After invading the erythrocyte, the parasite loses its specific
invasion organelles (apical complex and surface coat) and
de-differentiates into a round trophozoite located within a
parasitophorous vacuole. The young trophozoite (or "ring" stage,
because of its morphology on stained blood films) grows substantially
before undergoing schizogony.
At the schizont stage, the parasite replicates its DNA multiple times
and multiple mitotic divisions occur asynchronously. Each
schizont forms 16-18 merozoites. The red blood cells are ruptured
by the merozoites. The liberated merozoites invade fresh erythrocytes.
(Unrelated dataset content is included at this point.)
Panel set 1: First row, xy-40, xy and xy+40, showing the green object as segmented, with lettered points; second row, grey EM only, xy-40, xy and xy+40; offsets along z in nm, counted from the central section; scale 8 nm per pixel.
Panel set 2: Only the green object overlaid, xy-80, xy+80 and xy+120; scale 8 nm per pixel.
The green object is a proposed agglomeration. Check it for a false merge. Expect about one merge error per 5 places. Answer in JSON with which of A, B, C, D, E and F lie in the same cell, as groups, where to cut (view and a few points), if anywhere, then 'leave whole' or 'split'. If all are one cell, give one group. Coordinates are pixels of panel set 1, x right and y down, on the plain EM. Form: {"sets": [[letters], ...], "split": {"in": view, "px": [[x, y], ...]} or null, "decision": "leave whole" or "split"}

A free merozoite is in the bloodstream for roughly 60 seconds before
it enters another erythrocyte.
The duration of each blood stage is approximately 48 hours. This gives
rise to the characteristic clinical manifestations of falciparum
malaria, such as fever and chills, corresponding to the synchronous
rupture of the infected erythrocytes.
Not all of the merozoites divide into schizonts; some get
differentiated into sexual forms, male and female gametocytes. These
gametocytes take roughly 7–15 days to reach full maturity, through
the process called gametocytogenesis. These gametocytes are taken up
by a female
Anopheles mosquito during a blood meal.
The time of appearance of the symptoms from infection (called
incubation period) in P. falciparum infection is 11 days, but may
range from 11 to 14 days. Parasites can be detected from blood samples
by the 10th day after infection (pre-patent period).
Within the mosquito midgut, the female gamete maturation process
entails slight morphological changes, becoming more enlarged and
spherical. The male gametocyte undergoes a rapid nuclear division
within 15 minutes, producing eight flagellated microgametes by a
process called exflagellation. The flagellated microgamete
fertilizes the female macrogamete to produce a diploid cell called a
zygote. The zygote then develops into an ookinete. The ookinete is a
motile cell, capable of invading other organs of the mosquito. It
traverses the peritrophic membrane of the mosquito midgut and crosses
the midgut epithelium. Once through the epithelium, the ookinete
enters the basal lamina, and settles to an immotile oocyst. For
several days, the oocyst undergoes 10 to 11 rounds of cell division to
create a syncytial cell (sporoblast) containing thousands of nuclei.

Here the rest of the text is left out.